[Stored dataset items]
== Segment start ==
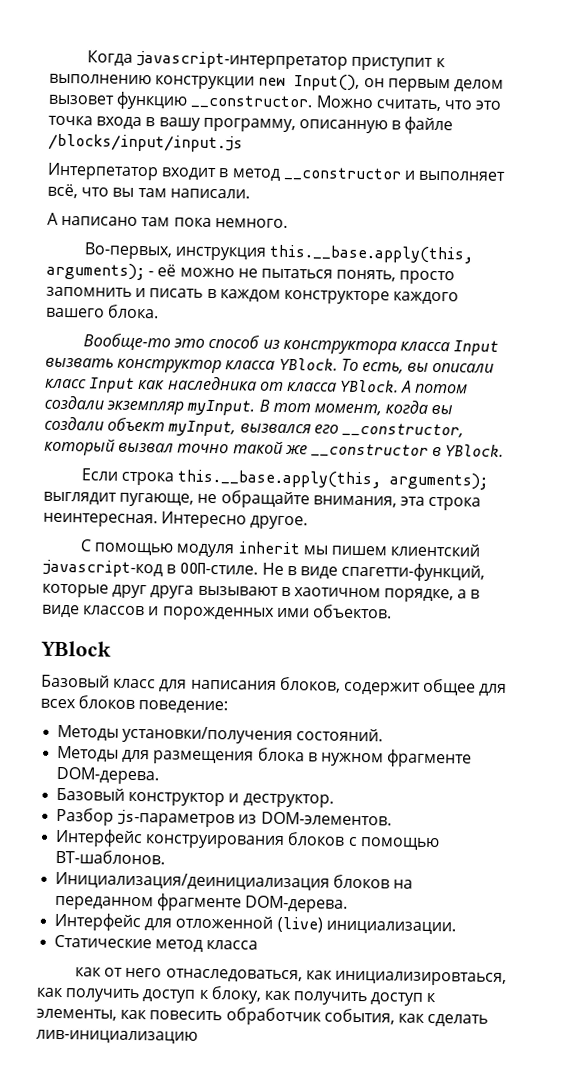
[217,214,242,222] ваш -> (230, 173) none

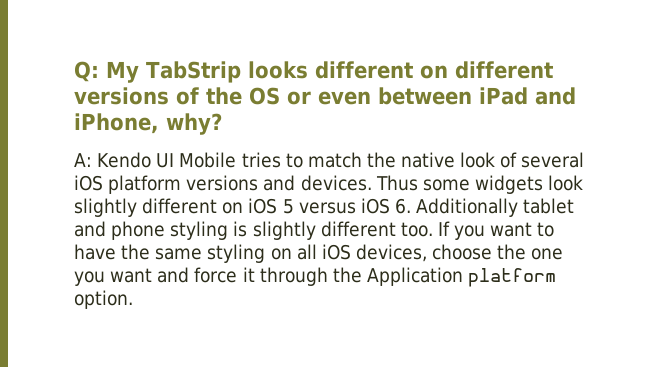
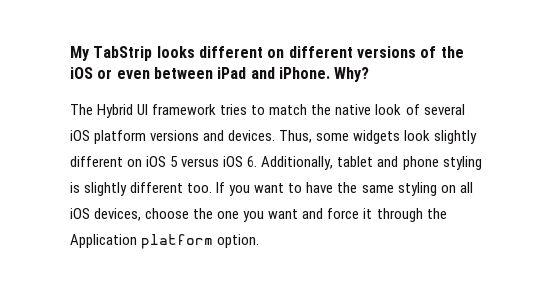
[74,61,99,82] Q: -> (70, 53) none
[249,87,280,105] OS -> [70,67,93,79] iOS
[74,113,222,135] [74,152,237,168] iPhone, why? // A: Kendo UI Mobile -> [278,67,370,82] [70,104,217,118] iPhone. Why? // The Hybrid UI framework
[375,175,418,191] Thus -> [279,130,313,143] Thus,
[416,198,519,217] Additionally -> [261,156,334,170] Additionally,

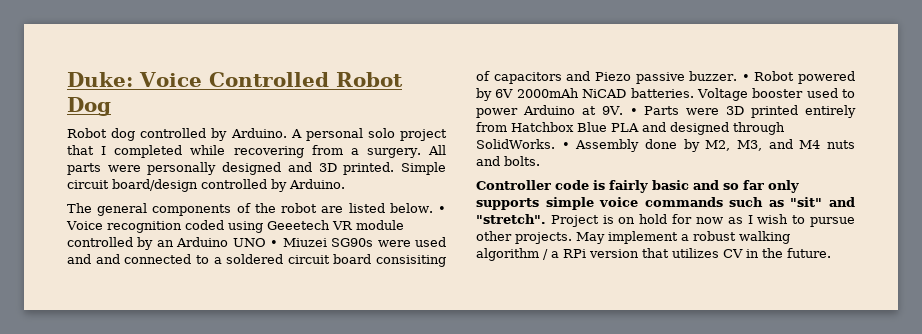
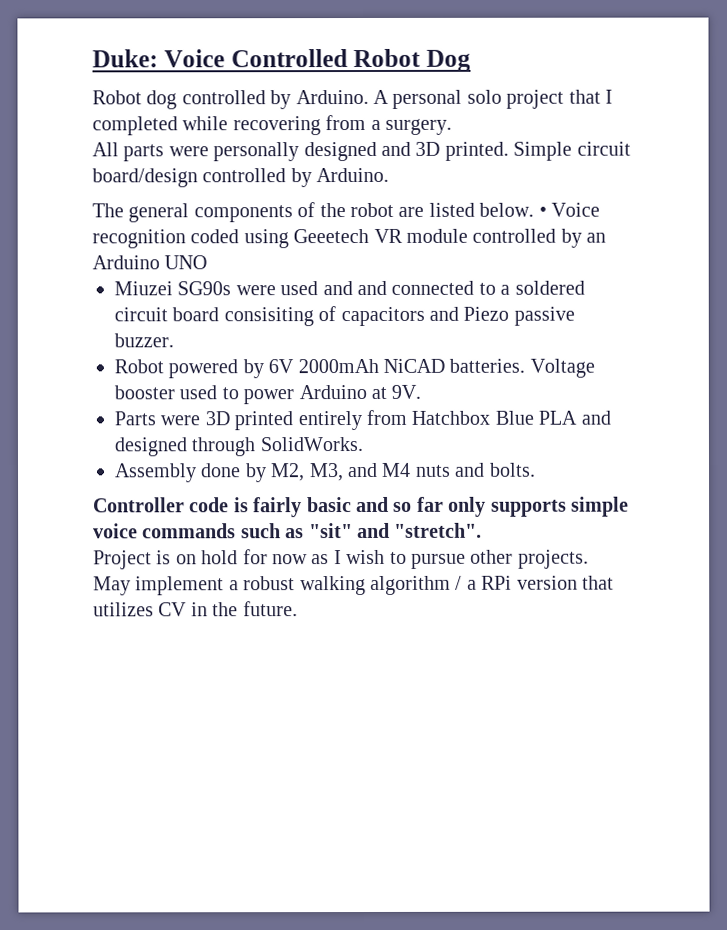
(421, 153) none -> (452, 126) //
[270,240,279,247] • -> (208, 262) //
[741,74,750,81] • -> (174, 340) //
[629,108,638,115] • -> (422, 391) //
[561,142,570,149] • -> (363, 444) //
(546, 219) none -> (483, 530) //
(572, 238) none -> (589, 559) //

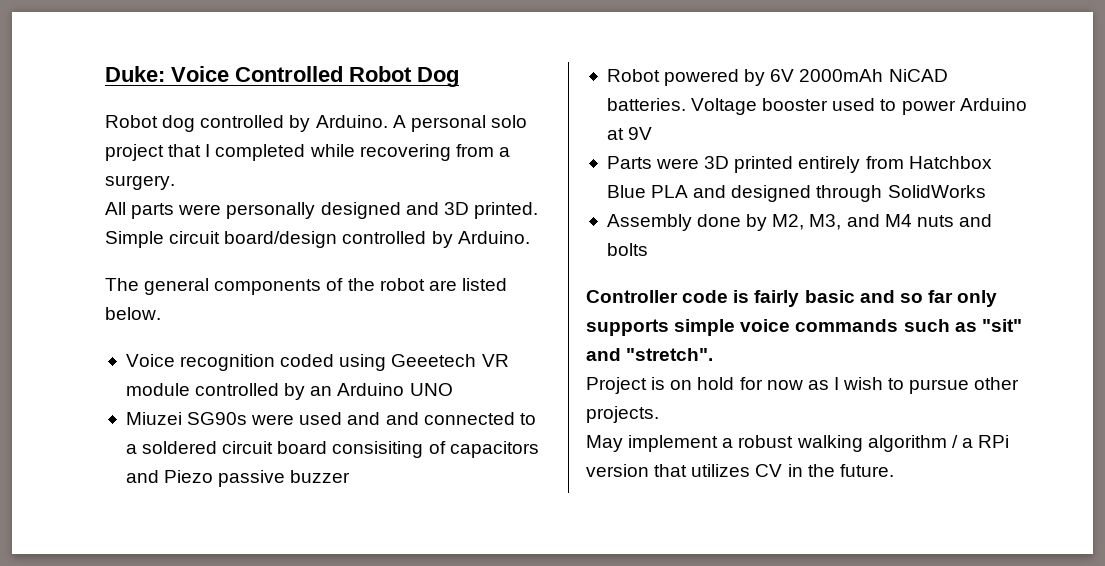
[538,206,547,217] • -> (161, 313) //
[114,333,174,348] buzzer. -> [290,470,351,483] buzzer
[391,384,422,399] 9V. -> [628,127,653,140] 9V
[259,437,363,452] SolidWorks. -> [887,185,986,198] SolidWorks
[488,462,536,477] bolts. -> [606,243,648,256] bolts

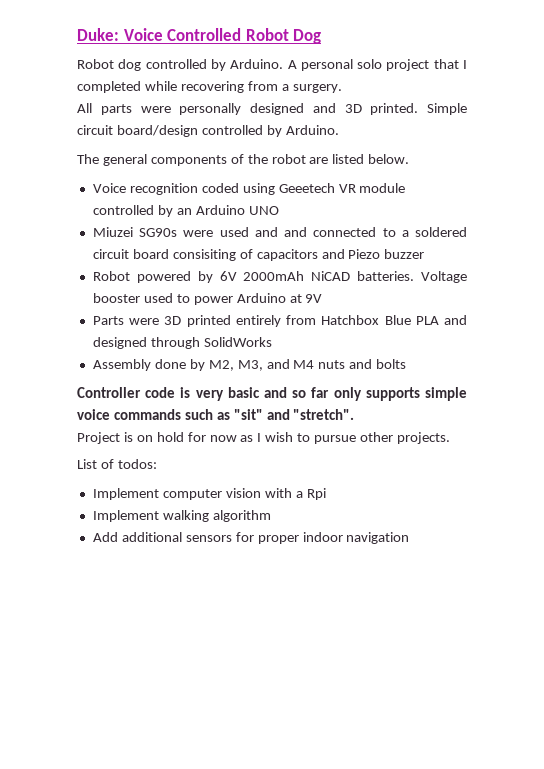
[218,470,286,487] passive -> (381, 254) none
[754,290,800,307] fairly -> [195,390,224,401] very
[586,435,1010,452] [586,464,894,477] May implement a robust walking algorithm / a RPi version that utilizes CV in the future. -> [77,459,157,469] [92,488,326,500] [92,510,271,522] [92,532,410,544] List of todos: // Implement computer vision with a Rpi // Implement walking algorithm // Add additional sensors for proper indoor navigation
== Segment end ==
WHAT THE EXERCISE ASKS: From the first line to the last, repeat the records exactly, leaving out the pictures.

REPLY TO THE EXERCISE:
[217,214,242,222] ваш -> (230, 173) none

[74,61,99,82] Q: -> (70, 53) none
[249,87,280,105] OS -> [70,67,93,79] iOS
[74,113,222,135] [74,152,237,168] iPhone, why? // A: Kendo UI Mobile -> [278,67,370,82] [70,104,217,118] iPhone. Why? // The Hybrid UI framework
[375,175,418,191] Thus -> [279,130,313,143] Thus,
[416,198,519,217] Additionally -> [261,156,334,170] Additionally,

(421, 153) none -> (452, 126) //
[270,240,279,247] • -> (208, 262) //
[741,74,750,81] • -> (174, 340) //
[629,108,638,115] • -> (422, 391) //
[561,142,570,149] • -> (363, 444) //
(546, 219) none -> (483, 530) //
(572, 238) none -> (589, 559) //

[538,206,547,217] • -> (161, 313) //
[114,333,174,348] buzzer. -> [290,470,351,483] buzzer
[391,384,422,399] 9V. -> [628,127,653,140] 9V
[259,437,363,452] SolidWorks. -> [887,185,986,198] SolidWorks
[488,462,536,477] bolts. -> [606,243,648,256] bolts

[218,470,286,487] passive -> (381, 254) none
[754,290,800,307] fairly -> [195,390,224,401] very
[586,435,1010,452] [586,464,894,477] May implement a robust walking algorithm / a RPi version that utilizes CV in the future. -> [77,459,157,469] [92,488,326,500] [92,510,271,522] [92,532,410,544] List of todos: // Implement computer vision with a Rpi // Implement walking algorithm // Add additional sensors for proper indoor navigation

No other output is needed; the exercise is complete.